Some of these cheeses are made regionally, some are unique to specific farms, but each is influenced by the unique terroir of the region where they're produced.
That means a cheese adventure through the province is in order. Make sure to download the new Route Des Fromages app before you grab your foodie friends and hit the road.
We've listed some of our favourite Quebec cheeses, where to find them, and suggested wine pairings to help you on your way.
Where: Alexis de Portneuf, Saint-Raymond, QC
Distance from Montreal: Two hours and 45 minutes
This is a triple cream, a family of cheeses similar to brie but not quite — the cheese rabbit hole is so deep you can practically spend your entire life down there.
La Sauvagine is runny, buttery and has a hint of mushroom.

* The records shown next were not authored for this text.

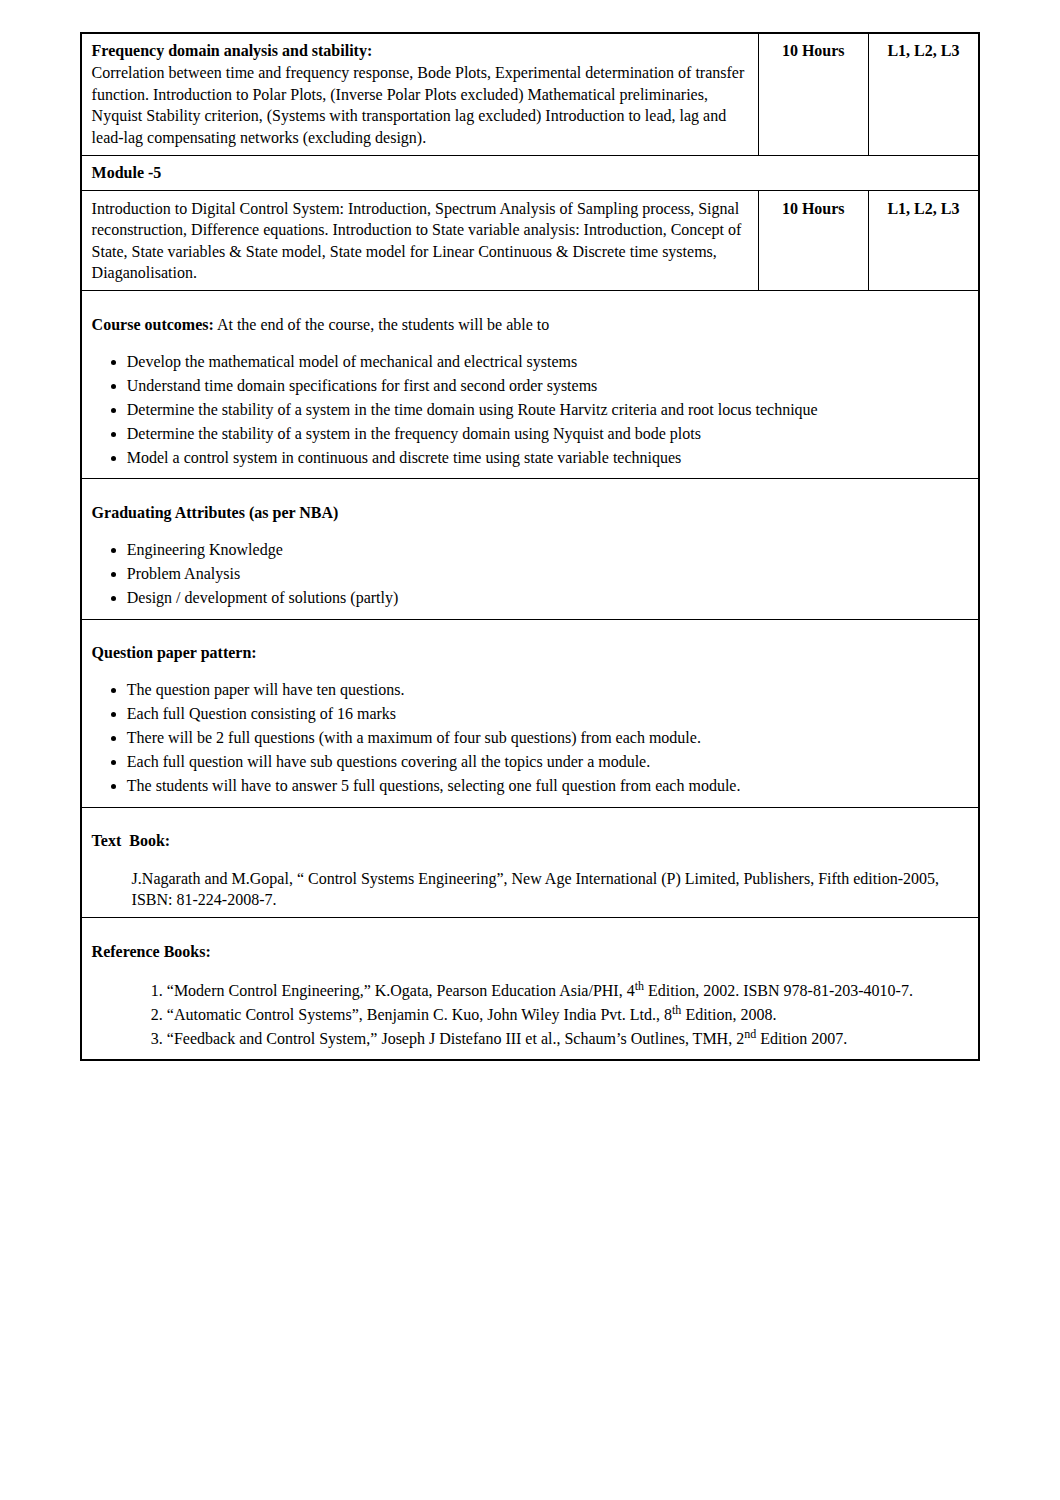| Frequency domain analysis and stability: Correlation between time and frequency response, Bode Plots, Experimental determination of transfer function. Introduction to Polar Plots, (Inverse Polar Plots excluded) Mathematical preliminaries, Nyquist Stability criterion, (Systems with transportation lag excluded) Introduction to lead, lag and lead-lag compensating networks (excluding design). | 10 Hours | L1, L2, L3 |
| Module -5 |
| Introduction to Digital Control System: Introduction, Spectrum Analysis of Sampling process, Signal reconstruction, Difference equations. Introduction to State variable analysis: Introduction, Concept of State, State variables & State model, State model for Linear Continuous & Discrete time systems, Diaganolisation. | 10 Hours | L1, L2, L3 |
| Course outcomes: At the end of the course, the students will be able to Develop the mathematical model of mechanical and electrical systems Understand time domain specifications for first and second order systems Determine the stability of a system in the time domain using Route Harvitz criteria and root locus technique Determine the stability of a system in the frequency domain using Nyquist and bode plots Model a control system in continuous and discrete time using state variable techniques |
| Graduating Attributes (as per NBA) Engineering Knowledge Problem Analysis Design / development of solutions (partly) |
| Question paper pattern: The question paper will have ten questions. Each full Question consisting of 16 marks There will be 2 full questions (with a maximum of four sub questions) from each module. Each full question will have sub questions covering all the topics under a module. The students will have to answer 5 full questions, selecting one full question from each module. |
| Text Book: J.Nagarath and M.Gopal, “ Control Systems Engineering”, New Age International (P) Limited, Publishers, Fifth edition-2005, ISBN: 81-224-2008-7. |
| Reference Books: “Modern Control Engineering,” K.Ogata, Pearson Education Asia/PHI, 4 th Edition, 2002. ISBN 978-81-203-4010-7. “Automatic Control Systems”, Benjamin C. Kuo, John Wiley India Pvt. Ltd., 8 th Edition, 2008. “Feedback and Control System,” Joseph J Distefano III et al., Schaum’s Outlines, TMH, 2 nd Edition 2007. |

It has won many international awards.
Where: Fromagerie Baluchon, Sainte-Anne-de-la-Pérade, QC
Distance from Montreal: Two hours
It’s got buttery, herby and earthy vibes with a slight aftertaste of clover.
Alfred le Fermier
Where: Fromagerie La Station de Compton, Compton, QC
Distance from Montreal: Two hours
Head on down to Fromagerie La Station de Compton for this firm, yet supple, cheese that has complex flavours of mushrooms, honey, wood, and fruit.
It’s made with raw milk and ripened on wooden boards for up to 24 months.
It is produced on the Bolduc family farm and is named after its founder, Alfred (the farmer) Bolduc.
Where: Fromagerie La Vache à Maillotte, La Sarre, QC
Distance from Montreal: Eight hours
The next time you find yourself up in La Sarre, make sure to visit Fromagerie La Vache à Maillotte.
The cooler climate in the Abitibi area results in higher sugar content in the fields, which means the sheep up there make sweeter milk.
The cheese made from this milk is fresh, tangy and nutty. It’s firm enough to grate over pasta and also makes for a swell grilled cheese sandwich.
Where: Fromagerie Blackburn, Jonquière, QC
Distance from Montreal: Five hours
This firm cheese is produced at the family-owned Fromagerie Blackburn.
It’s named after the family patriarch Napoléon Blackburn, not to be confused with the guy who tried to conquer Europe — but it's just as bold and daring.
Under the rind, this cheese has an orange colour and it has a fruity taste. It makes for a good quiche, soup or croque-monsieur.
Where: Le Fromage au Village, Lorrainville, QC
Distance from Montreal: Seven hours
This is a firm cheese with a mild garlicky flavour. The garlic is added during the cheese-making process.
It makes for a nice snack, an interesting addition to your cheese plate or to enhance certain dishes.
Remember to say the magic words “I love cheese” and they'll take extra special care of you, states this online source.
Le Maria Chapdelaine
Where: Fromagerie La Normandinoise, Normandin, QC
Distance from Montreal: Five hours and 40 minutes
This soft, white, fluffy rind cheese is made from pasteurized milk and tastes a bit like almonds. It goes nice on bread with jam or jelly.
They make it over at Fromagerie La Normandinoise along with a number of other delicious artisanal products.
Le Ciel de Charlevoix
Where: La Maison d’affinage Maurice Dufour, Baie-Saint-Paul, QC
Distance from Montreal: Four hours
If you’re looking for a nice introduction to the world of blue cheese that won’t leave you overwhelmed by pungent flavours, this is the one to start with.
Where: Magasin de l’Abbaye d’Oka, Oka, QC
Distance from Montreal: One hour
This is perhaps the most well-known cheese in the province.
It was first produced by Trappist monks at Oka Abbey but the brothers have since closed it and moved to a smaller location called l'Abbaye Val Notre-Dame, where they’re still producing delicious artisanal food.
Oka melts down very nicely so it’s good for a croque-monsieur or croque-madame.
The SAQ recommends pairing it with a sparkling rosé.